● **What is being asked**: Return the following forum post about a failed cluster host inspection in full, word for word, with nothing left out or changed.

● **Source extract**:
Support Questions

Find answers, ask questions, and share your expertise

Cluster installation - The inspector failed to run on all hosts.

avatar
New Contributor

Hello,

 

I'm doing a basic cluster installation using Cloudera Standard 4 on CentOS 6.3 64 and it does not work...  Here is what I'm doing:

 

1. I run ./cloudera-manager-installer.bin and go to http://132.207.67.11:7180/ to continue the installation.

2. Then I follow the wizard and add the host 132.207.67.11 to the cluster installation.

3. The cluster installation on this host is successful but I find it strange that the IP is changed to 127.0.0.1.

4. But anyway, I continue and install the parcels.

5. And then at the hosts inspection I get this:

 

Cluster Installation

Inspect hosts for correctness   Run Again
Validations
  Inspector failed on the following hosts... 
  • homer.larim.polymtl.ca: IOException thrown while collecting data from host: Connection refused
Inspector ran on 0 hosts.
  The inspector failed to run on all hosts.
  0 hosts are running CDH3 and 1 hosts are running CDH4.
  All checked hosts are running the same version of components.
  All managed hosts have consistent versions of Java.
  All checked Cloudera Management Daemons versions are consistent with the server.
  All checked Cloudera Management Agents versions are consistent with the server.

 

And from the log file cloudera-scm-agent.out

:

 

[06/Nov/2013 09:45:45 +0000] 21416 MainThread agent        INFO     SCM Agent Version: 4.7.3

[06/Nov/2013 09:45:45 +0000] 21416 MainThread agent        INFO     Using directory: /var/run/cloudera-scm-agent

[06/Nov/2013 09:45:45 +0000] 21416 MainThread agent        INFO     Using supervisor binary path: /usr/lib64/cmf/agent/src/cmf/../../build/env/bin/supervisord

[06/Nov/2013 09:45:45 +0000] 21416 MainThread agent        WARNING  Agent is running on 127.0.0.1 (localhost). This is a misconfiguration for multi-machine clusters. Check your hostname settings.

● **Entries shown**:
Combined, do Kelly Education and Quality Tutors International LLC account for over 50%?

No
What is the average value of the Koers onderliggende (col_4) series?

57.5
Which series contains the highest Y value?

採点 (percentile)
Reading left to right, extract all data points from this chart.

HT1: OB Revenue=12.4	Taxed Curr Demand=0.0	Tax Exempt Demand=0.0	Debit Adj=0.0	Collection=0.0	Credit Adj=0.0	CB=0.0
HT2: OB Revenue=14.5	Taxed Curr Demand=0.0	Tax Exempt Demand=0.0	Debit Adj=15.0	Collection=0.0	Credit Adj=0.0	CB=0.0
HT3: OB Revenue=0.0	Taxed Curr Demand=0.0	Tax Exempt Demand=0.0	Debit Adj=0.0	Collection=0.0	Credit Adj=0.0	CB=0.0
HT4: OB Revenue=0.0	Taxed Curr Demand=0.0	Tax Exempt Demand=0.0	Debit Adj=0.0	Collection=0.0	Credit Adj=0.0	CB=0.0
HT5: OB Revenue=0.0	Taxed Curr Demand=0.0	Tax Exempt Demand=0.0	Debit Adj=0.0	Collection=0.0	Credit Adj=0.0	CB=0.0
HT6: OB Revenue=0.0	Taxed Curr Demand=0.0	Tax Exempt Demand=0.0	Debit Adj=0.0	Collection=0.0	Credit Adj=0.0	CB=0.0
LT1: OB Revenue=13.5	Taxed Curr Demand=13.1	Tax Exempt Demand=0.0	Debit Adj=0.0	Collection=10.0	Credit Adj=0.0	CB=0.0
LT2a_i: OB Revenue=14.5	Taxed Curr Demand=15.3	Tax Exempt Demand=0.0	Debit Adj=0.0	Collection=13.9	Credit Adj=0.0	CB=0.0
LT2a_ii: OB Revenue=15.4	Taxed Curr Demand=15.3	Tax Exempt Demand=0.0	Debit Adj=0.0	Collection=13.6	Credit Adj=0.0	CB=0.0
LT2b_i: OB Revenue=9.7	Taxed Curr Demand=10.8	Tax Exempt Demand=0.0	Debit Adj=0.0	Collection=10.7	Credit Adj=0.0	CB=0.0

● **Answer to this exercise**:
Support Questions

Find answers, ask questions, and share your expertise

Cluster installation - The inspector failed to run on all hosts.

avatar
New Contributor

Hello,

 

I'm doing a basic cluster installation using Cloudera Standard 4 on CentOS 6.3 64 and it does not work...  Here is what I'm doing:

 

1. I run ./cloudera-manager-installer.bin and go to http://132.207.67.11:7180/ to continue the installation.

2. Then I follow the wizard and add the host 132.207.67.11 to the cluster installation.

3. The cluster installation on this host is successful but I find it strange that the IP is changed to 127.0.0.1.

4. But anyway, I continue and install the parcels.

5. And then at the hosts inspection I get this:

 

Cluster Installation

Inspect hosts for correctness   Run Again
Validations
  Inspector failed on the following hosts... 
  • homer.larim.polymtl.ca: IOException thrown while collecting data from host: Connection refused
Inspector ran on 0 hosts.
  The inspector failed to run on all hosts.
  0 hosts are running CDH3 and 1 hosts are running CDH4.
  All checked hosts are running the same version of components.
  All managed hosts have consistent versions of Java.
  All checked Cloudera Management Daemons versions are consistent with the server.
  All checked Cloudera Management Agents versions are consistent with the server.

 

And from the log file cloudera-scm-agent.out

:

 

[06/Nov/2013 09:45:45 +0000] 21416 MainThread agent        INFO     SCM Agent Version: 4.7.3

[06/Nov/2013 09:45:45 +0000] 21416 MainThread agent        INFO     Using directory: /var/run/cloudera-scm-agent

[06/Nov/2013 09:45:45 +0000] 21416 MainThread agent        INFO     Using supervisor binary path: /usr/lib64/cmf/agent/src/cmf/../../build/env/bin/supervisord

[06/Nov/2013 09:45:45 +0000] 21416 MainThread agent        WARNING  Agent is running on 127.0.0.1 (localhost). This is a misconfiguration for multi-machine clusters. Check your hostname settings.